═══ Dataset records ═══

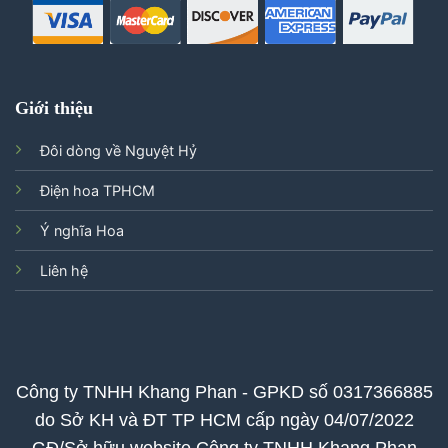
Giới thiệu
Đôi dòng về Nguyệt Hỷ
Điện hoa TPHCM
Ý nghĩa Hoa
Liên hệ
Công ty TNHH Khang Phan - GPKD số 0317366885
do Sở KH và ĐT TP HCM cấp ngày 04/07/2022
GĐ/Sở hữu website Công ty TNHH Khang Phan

═══
═══ Dataset records ═══

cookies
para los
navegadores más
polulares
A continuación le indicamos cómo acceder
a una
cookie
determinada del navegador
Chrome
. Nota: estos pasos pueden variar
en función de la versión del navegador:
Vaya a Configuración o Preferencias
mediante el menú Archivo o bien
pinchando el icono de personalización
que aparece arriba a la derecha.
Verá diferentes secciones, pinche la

═══

Task goal: Write out only the lines that run from the line containing "determinada del navegador" through the line containing "Verá diferentes secciones, pinche la", both included, exactly as they appear above.

Solution for this problem:
determinada del navegador
Chrome
. Nota: estos pasos pueden variar
en función de la versión del navegador:
Vaya a Configuración o Preferencias
mediante el menú Archivo o bien
pinchando el icono de personalización
que aparece arriba a la derecha.
Verá diferentes secciones, pinche la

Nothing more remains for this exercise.